* TRY IT
Please give back, word for word, each line from the start of the entries through the one in which "14 Μαΐου 2026 13:13" is found.

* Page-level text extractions
########################################

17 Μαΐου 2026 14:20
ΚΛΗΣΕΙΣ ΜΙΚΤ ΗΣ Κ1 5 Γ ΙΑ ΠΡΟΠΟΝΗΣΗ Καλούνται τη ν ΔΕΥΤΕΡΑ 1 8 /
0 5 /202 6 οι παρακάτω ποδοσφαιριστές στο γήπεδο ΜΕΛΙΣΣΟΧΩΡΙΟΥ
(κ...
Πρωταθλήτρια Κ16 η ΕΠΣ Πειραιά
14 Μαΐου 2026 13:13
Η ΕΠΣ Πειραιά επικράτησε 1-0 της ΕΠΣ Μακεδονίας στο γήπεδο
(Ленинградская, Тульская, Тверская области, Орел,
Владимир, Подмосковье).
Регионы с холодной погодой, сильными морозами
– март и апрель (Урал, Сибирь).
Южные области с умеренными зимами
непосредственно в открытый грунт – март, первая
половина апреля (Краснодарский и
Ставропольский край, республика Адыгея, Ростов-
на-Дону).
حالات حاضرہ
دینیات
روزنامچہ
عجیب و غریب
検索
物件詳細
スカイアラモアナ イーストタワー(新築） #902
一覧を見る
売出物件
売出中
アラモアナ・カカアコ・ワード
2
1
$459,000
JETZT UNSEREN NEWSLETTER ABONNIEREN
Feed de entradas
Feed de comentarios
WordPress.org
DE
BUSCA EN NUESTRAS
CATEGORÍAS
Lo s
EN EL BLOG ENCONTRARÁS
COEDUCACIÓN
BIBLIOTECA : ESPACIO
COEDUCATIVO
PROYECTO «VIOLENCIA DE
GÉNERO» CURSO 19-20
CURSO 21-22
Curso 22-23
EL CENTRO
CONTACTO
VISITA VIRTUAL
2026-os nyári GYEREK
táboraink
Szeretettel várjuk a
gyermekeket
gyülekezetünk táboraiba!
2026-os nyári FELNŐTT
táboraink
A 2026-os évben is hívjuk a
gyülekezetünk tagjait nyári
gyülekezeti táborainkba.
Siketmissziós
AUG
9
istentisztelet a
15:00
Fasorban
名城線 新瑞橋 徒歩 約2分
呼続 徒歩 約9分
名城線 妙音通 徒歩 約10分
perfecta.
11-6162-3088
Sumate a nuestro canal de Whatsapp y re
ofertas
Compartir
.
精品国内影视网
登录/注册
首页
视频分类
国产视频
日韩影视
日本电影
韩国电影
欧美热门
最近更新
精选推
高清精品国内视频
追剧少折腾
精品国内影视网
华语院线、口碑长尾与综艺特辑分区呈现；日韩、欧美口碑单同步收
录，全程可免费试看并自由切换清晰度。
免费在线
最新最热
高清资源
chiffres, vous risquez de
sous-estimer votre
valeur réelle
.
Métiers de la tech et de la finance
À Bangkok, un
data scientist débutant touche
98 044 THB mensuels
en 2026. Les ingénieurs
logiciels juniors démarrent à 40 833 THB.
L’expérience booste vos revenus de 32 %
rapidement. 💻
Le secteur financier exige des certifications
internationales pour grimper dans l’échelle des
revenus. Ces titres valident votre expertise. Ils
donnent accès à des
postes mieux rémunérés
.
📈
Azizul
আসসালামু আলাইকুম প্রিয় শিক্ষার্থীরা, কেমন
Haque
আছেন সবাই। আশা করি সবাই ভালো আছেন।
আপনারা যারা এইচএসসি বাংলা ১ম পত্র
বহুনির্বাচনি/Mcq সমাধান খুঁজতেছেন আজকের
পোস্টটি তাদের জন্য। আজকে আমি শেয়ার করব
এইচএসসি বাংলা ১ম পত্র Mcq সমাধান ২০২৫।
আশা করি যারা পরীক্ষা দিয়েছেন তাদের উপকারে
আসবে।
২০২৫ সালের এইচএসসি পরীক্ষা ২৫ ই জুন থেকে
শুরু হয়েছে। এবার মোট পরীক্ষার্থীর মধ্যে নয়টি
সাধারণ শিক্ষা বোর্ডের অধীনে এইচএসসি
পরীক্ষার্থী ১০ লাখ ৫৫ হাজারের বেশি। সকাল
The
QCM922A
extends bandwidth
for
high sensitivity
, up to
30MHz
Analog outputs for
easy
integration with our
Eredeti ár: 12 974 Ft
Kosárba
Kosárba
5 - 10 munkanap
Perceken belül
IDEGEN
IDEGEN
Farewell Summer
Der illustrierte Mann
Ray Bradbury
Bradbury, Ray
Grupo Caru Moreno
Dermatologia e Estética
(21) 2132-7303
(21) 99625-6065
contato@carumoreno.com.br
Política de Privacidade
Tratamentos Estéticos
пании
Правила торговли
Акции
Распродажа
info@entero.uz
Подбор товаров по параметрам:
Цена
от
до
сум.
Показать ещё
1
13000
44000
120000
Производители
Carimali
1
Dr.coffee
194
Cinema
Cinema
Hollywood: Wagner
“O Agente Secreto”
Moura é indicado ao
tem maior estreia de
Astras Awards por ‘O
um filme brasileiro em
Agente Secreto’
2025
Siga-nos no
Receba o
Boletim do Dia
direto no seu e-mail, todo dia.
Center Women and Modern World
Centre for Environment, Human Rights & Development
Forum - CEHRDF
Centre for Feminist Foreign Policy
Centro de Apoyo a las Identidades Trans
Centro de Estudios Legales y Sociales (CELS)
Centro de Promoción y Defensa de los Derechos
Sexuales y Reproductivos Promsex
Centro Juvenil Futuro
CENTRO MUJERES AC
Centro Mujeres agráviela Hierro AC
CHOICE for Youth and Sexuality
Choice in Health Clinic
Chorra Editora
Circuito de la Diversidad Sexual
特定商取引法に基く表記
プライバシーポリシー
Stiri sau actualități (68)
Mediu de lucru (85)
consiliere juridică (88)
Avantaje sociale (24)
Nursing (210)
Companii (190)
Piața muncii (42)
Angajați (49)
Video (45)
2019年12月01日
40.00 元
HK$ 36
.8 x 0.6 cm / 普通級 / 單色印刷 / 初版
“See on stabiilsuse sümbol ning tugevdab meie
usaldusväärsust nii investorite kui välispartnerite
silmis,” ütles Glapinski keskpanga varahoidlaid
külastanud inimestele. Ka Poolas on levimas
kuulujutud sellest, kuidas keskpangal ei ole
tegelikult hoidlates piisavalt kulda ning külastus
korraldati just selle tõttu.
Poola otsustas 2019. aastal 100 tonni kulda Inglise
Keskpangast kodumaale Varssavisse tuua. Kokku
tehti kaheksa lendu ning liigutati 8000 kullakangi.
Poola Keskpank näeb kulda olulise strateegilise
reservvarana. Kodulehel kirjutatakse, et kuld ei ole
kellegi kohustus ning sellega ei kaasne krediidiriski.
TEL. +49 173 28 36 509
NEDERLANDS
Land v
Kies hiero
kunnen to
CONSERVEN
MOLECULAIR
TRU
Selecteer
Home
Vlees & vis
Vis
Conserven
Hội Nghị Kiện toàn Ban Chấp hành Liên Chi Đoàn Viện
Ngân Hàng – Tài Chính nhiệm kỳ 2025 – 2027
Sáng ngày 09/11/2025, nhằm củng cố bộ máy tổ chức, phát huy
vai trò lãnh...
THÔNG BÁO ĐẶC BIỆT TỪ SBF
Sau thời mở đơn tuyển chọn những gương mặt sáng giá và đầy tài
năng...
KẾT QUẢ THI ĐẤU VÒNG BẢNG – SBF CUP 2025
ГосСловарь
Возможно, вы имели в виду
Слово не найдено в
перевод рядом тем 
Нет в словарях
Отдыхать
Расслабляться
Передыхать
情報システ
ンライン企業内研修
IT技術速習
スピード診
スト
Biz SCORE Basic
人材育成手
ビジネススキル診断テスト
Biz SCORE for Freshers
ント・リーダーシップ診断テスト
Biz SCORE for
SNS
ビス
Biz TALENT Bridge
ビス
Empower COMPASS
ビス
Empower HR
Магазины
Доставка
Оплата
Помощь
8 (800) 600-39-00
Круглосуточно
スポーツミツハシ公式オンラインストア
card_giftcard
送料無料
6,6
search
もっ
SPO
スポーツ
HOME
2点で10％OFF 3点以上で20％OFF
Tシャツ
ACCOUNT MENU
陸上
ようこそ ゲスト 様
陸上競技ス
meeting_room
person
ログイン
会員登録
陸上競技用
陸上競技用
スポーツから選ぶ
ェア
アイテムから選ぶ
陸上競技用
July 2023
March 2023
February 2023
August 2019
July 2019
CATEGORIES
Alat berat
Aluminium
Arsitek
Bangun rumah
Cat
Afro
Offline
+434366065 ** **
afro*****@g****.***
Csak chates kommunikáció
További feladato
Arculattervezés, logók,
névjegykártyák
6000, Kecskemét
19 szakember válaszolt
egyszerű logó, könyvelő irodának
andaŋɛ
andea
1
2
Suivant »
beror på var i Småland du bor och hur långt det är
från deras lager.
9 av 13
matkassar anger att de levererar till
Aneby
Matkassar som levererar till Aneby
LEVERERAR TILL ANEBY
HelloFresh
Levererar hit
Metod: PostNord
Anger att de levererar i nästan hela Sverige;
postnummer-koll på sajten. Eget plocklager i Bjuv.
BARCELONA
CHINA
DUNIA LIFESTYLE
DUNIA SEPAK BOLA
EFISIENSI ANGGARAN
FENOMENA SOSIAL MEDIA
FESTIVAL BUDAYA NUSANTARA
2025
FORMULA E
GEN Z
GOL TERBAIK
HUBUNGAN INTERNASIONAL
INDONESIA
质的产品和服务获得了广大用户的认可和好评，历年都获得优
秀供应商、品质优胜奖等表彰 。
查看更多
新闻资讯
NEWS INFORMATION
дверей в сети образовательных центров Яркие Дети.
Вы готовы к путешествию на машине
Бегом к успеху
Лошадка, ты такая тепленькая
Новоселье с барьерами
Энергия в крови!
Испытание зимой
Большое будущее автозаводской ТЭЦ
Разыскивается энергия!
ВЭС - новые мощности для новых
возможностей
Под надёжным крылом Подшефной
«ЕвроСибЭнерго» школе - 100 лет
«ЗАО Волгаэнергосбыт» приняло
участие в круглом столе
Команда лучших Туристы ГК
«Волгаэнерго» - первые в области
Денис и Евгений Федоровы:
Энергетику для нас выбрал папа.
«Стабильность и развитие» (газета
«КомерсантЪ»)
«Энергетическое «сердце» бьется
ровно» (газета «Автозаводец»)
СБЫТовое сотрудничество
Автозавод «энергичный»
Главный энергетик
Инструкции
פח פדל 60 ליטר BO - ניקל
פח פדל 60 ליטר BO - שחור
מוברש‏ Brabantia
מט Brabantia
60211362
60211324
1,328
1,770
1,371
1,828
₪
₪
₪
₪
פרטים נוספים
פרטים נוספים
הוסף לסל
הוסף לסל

########################################

* OUTPUT OF THE EXERCISE
17 Μαΐου 2026 14:20
ΚΛΗΣΕΙΣ ΜΙΚΤ ΗΣ Κ1 5 Γ ΙΑ ΠΡΟΠΟΝΗΣΗ Καλούνται τη ν ΔΕΥΤΕΡΑ 1 8 /
0 5 /202 6 οι παρακάτω ποδοσφαιριστές στο γήπεδο ΜΕΛΙΣΣΟΧΩΡΙΟΥ
(κ...
Πρωταθλήτρια Κ16 η ΕΠΣ Πειραιά
14 Μαΐου 2026 13:13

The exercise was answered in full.